• **Given entries**
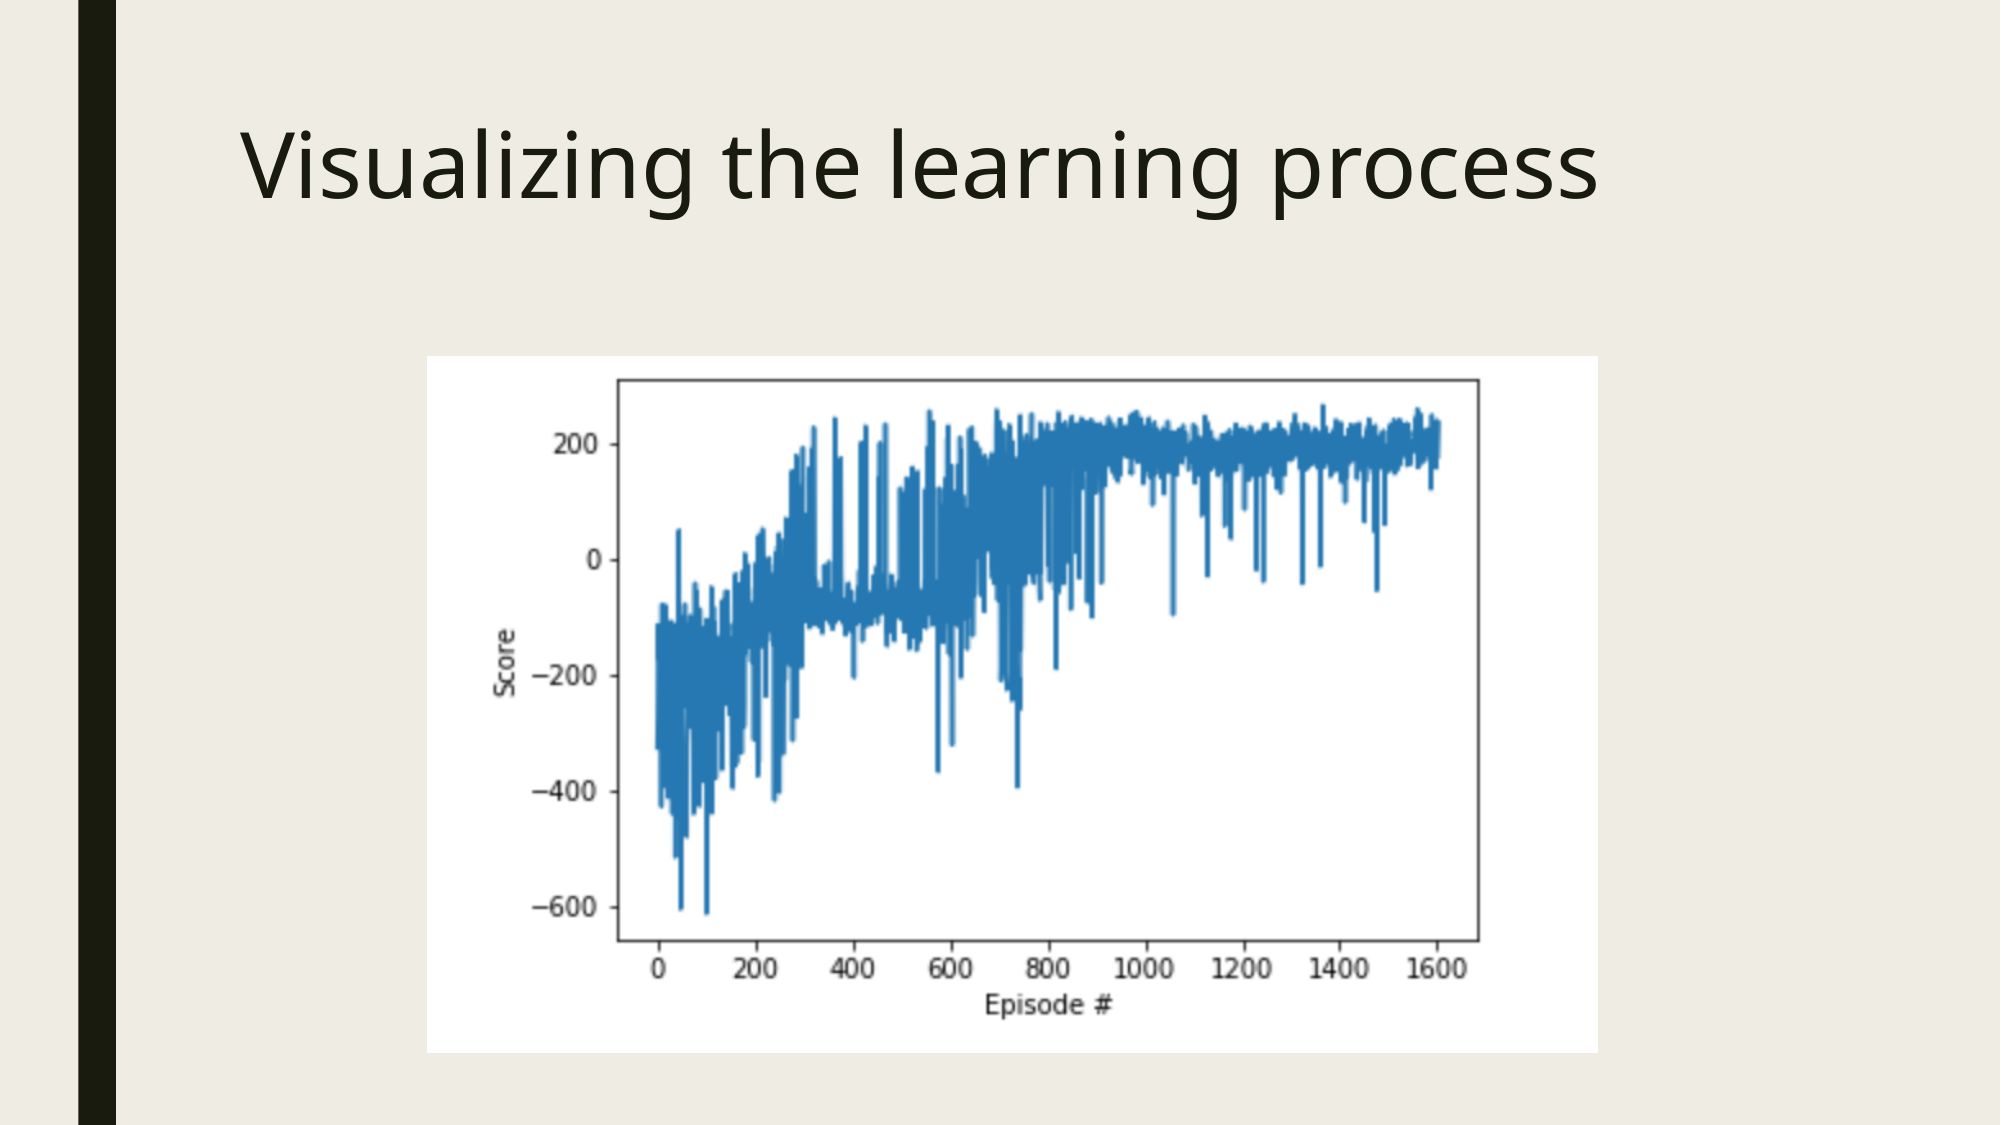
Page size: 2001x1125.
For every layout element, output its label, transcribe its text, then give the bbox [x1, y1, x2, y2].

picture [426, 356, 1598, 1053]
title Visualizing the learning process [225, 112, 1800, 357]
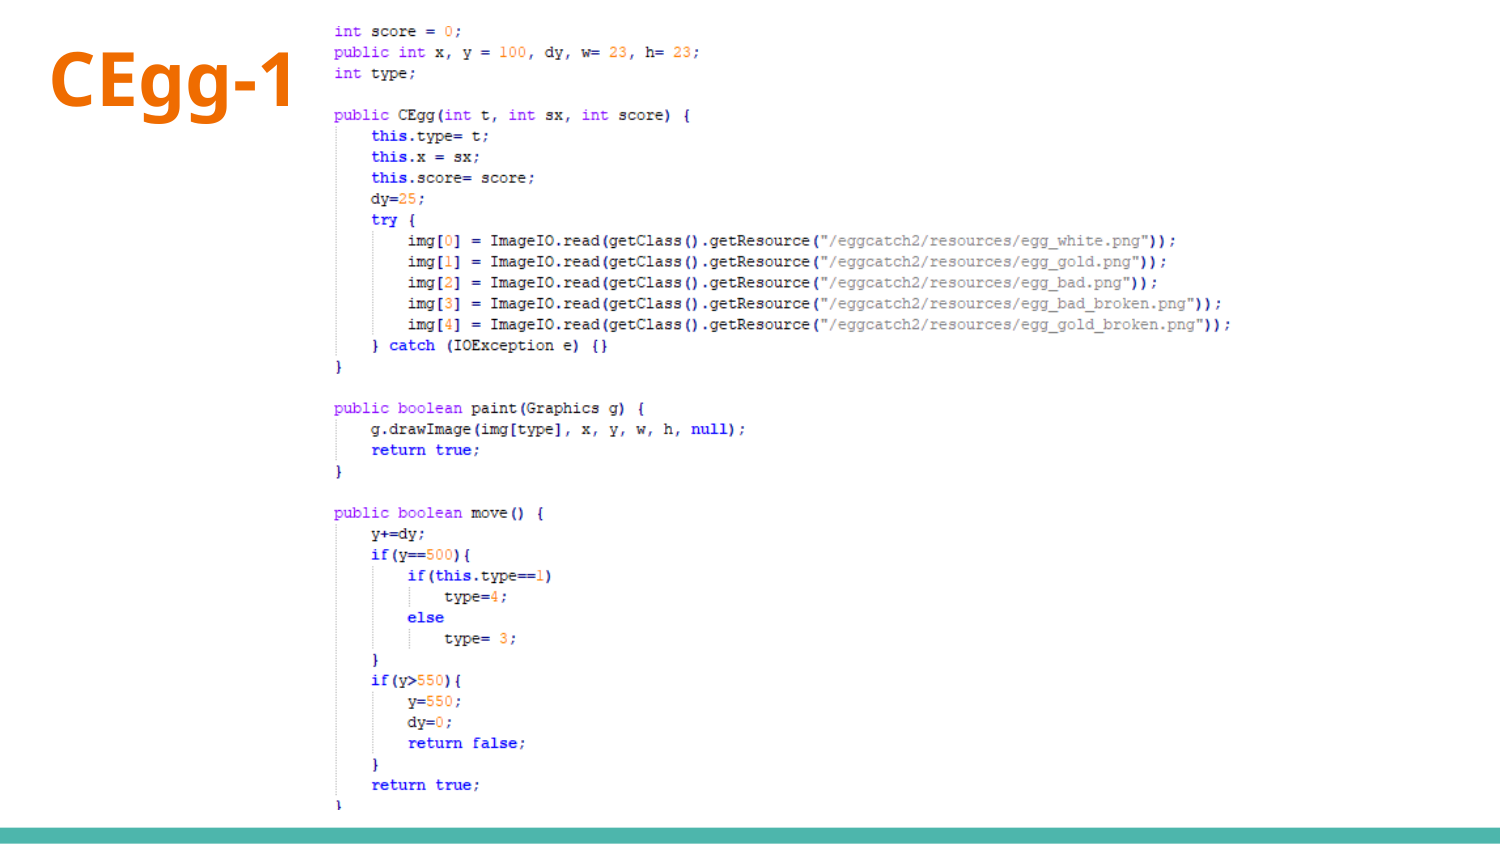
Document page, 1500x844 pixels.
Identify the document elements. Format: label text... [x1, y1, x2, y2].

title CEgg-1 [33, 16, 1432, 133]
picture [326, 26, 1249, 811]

• **Task to carry out**
From the first line above to the last, copy the records exactly but omit the pictures.

• **Result below**
Page size: 2001x1125.
For every layout element, output its label, transcribe its text, then give the bbox [x1, y1, x2, y2].

picture [426, 356, 1598, 1053]
title Visualizing the learning process [225, 112, 1800, 357]
Document page, 1500x844 pixels.
Identify the document elements. Format: label text... [x1, y1, x2, y2].

title CEgg-1 [33, 16, 1432, 133]
picture [326, 26, 1249, 811]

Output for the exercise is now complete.